→ EXERCISE REQUIREMENTS
With the pictures removed, write out the full listing below exactly.
DATA EXCERPT below:
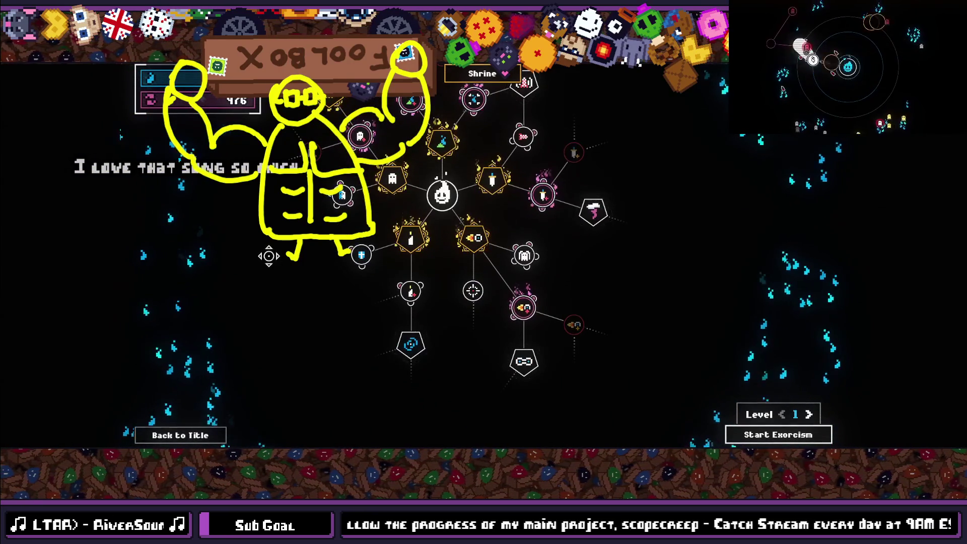
left_click(411, 345)
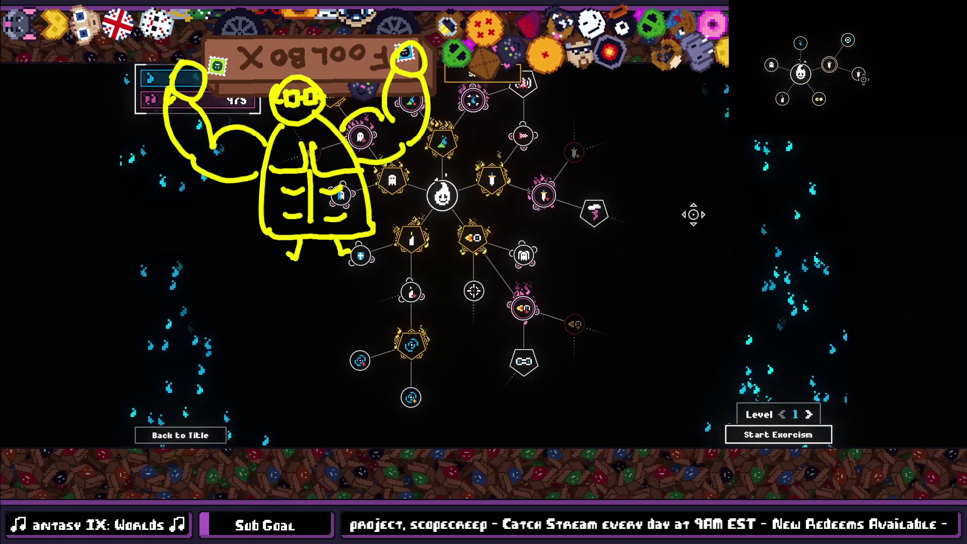
mouse_move(889, 57)
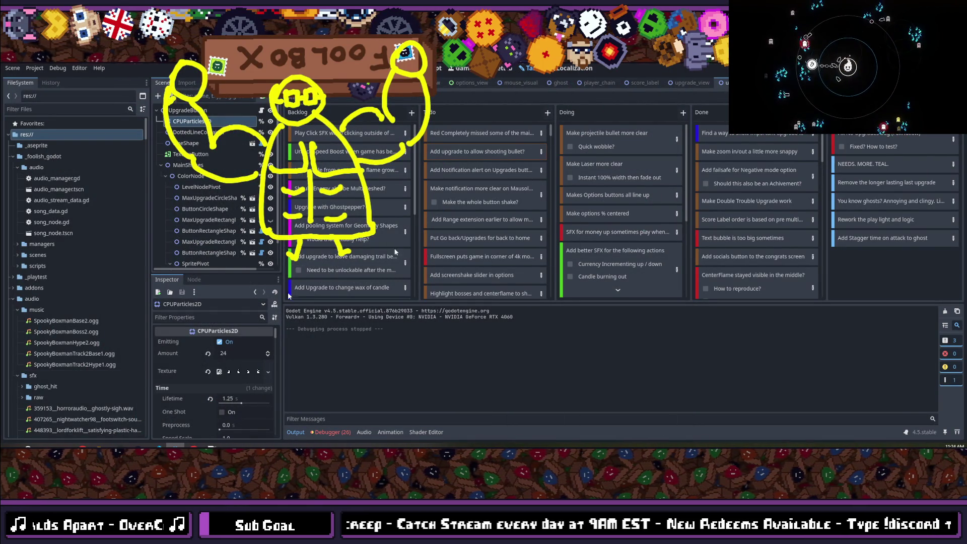
- Stage the one modified scene file in GitKraken and focus the commit summary field
left_click(119, 446)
End of DATA EXCERPT.
→ TASK RESULT
left_click(411, 345)
mouse_move(889, 57)
- Stage the one modified scene file in GitKraken and focus the commit summary field
left_click(119, 446)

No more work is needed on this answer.